WORK ITEM: Everything in the listing below must be reproduced exactly, apart from its images.

DATASET SECTION:
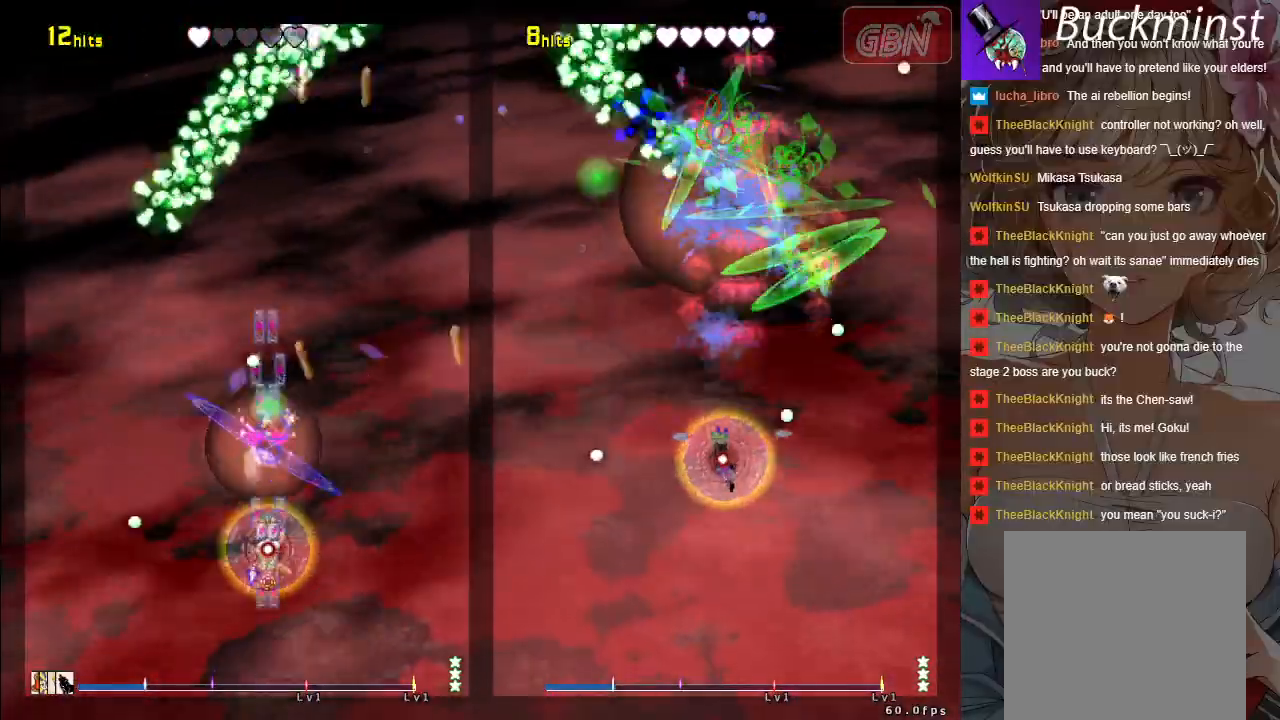
{"buttons": ["A"], "left_stick": "center", "events": [[150, "X", "up"], [183, "left_stick", "left"], [333, "left_stick", "center"]]}
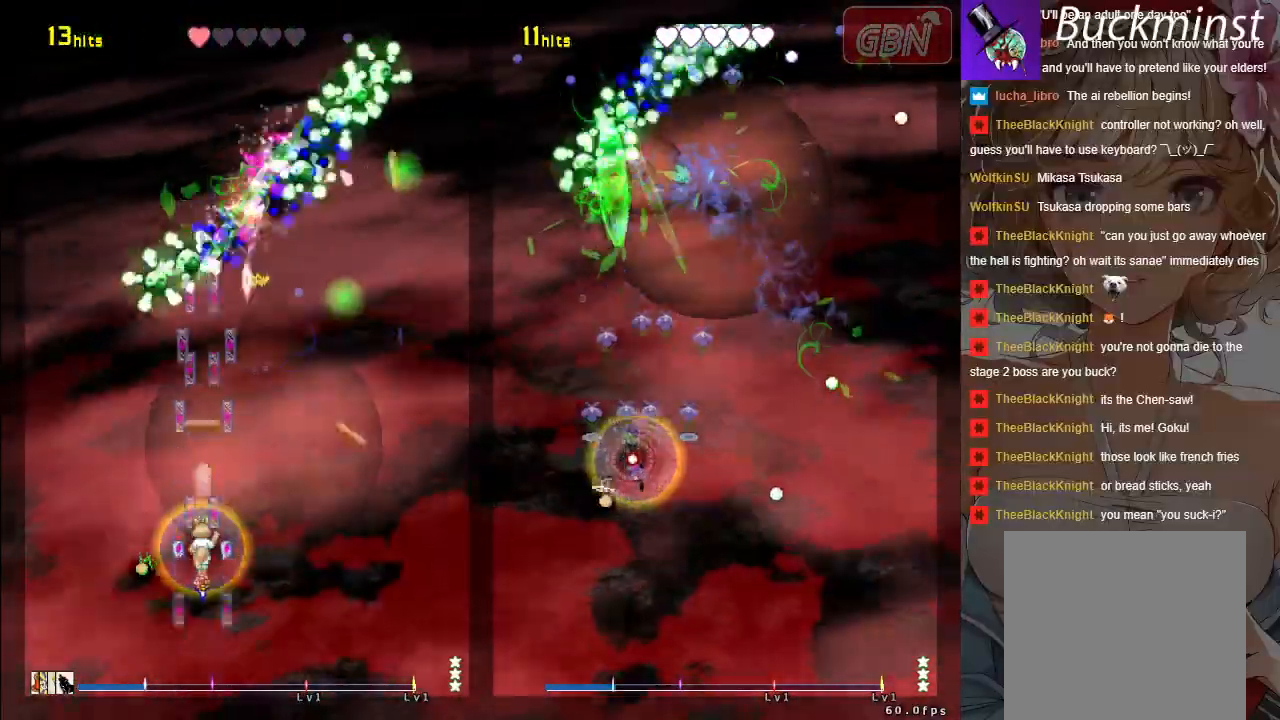
{"buttons": ["A"], "left_stick": "right", "events": [[33, "left_stick", "down-right"], [217, "left_stick", "center"], [367, "left_stick", "down-right"], [433, "left_stick", "right"]]}
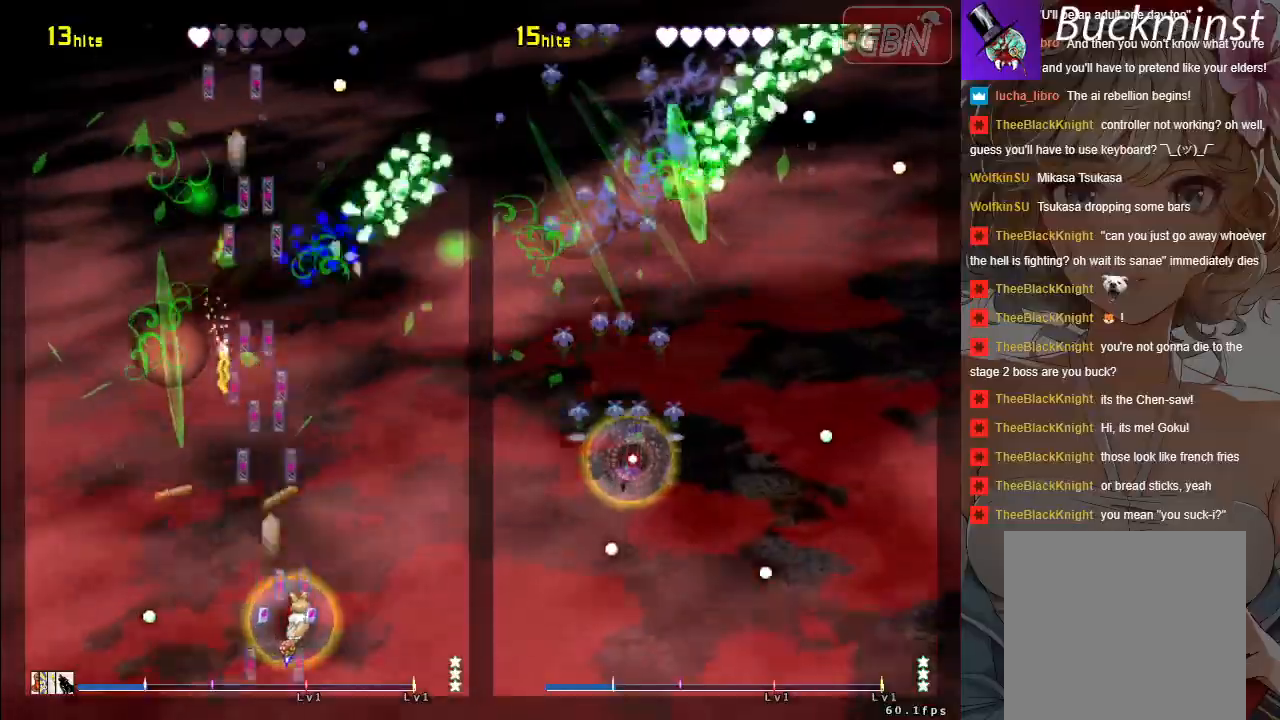
{"buttons": ["A"], "left_stick": "up-left", "events": [[50, "left_stick", "up-right"], [183, "left_stick", "right"], [450, "left_stick", "up-left"]]}
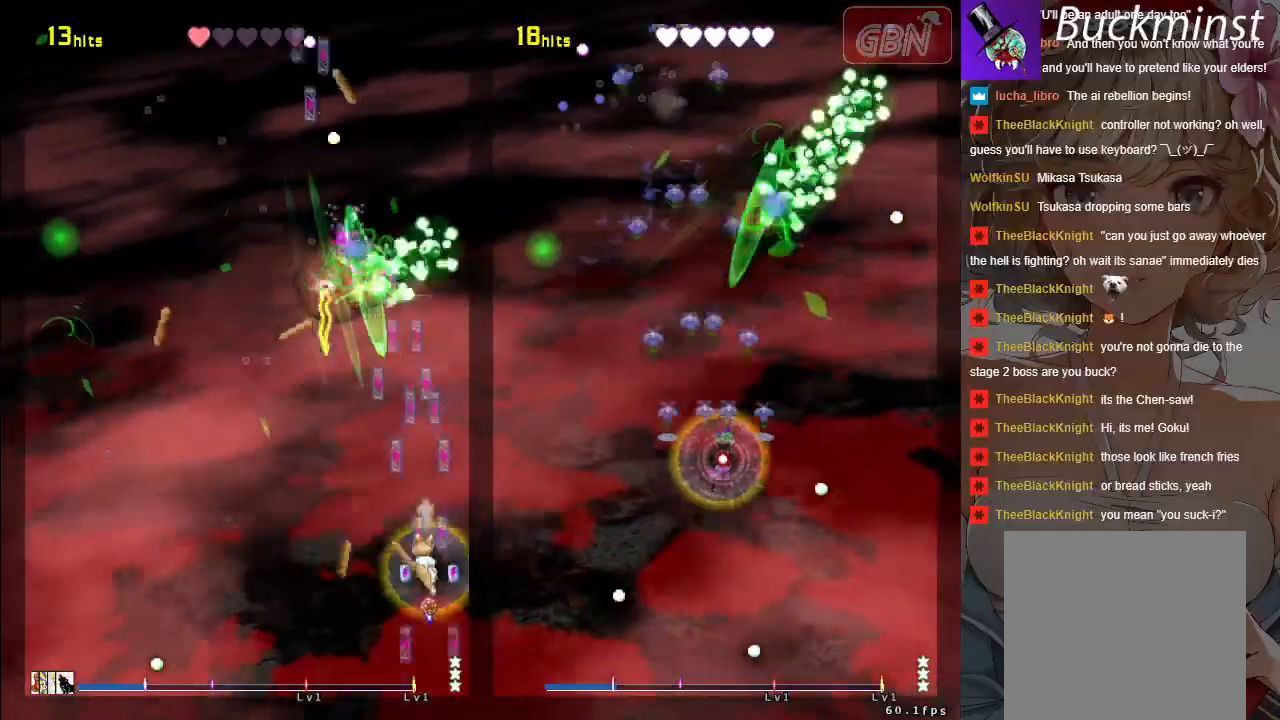
{"buttons": ["A"], "left_stick": "left", "events": [[17, "left_stick", "left"]]}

ANSWER FOR THIS EXERCISE:
{"buttons": ["A"], "left_stick": "center", "events": [[150, "X", "up"], [183, "left_stick", "left"], [333, "left_stick", "center"]]}
{"buttons": ["A"], "left_stick": "right", "events": [[33, "left_stick", "down-right"], [217, "left_stick", "center"], [367, "left_stick", "down-right"], [433, "left_stick", "right"]]}
{"buttons": ["A"], "left_stick": "up-left", "events": [[50, "left_stick", "up-right"], [183, "left_stick", "right"], [450, "left_stick", "up-left"]]}
{"buttons": ["A"], "left_stick": "left", "events": [[17, "left_stick", "left"]]}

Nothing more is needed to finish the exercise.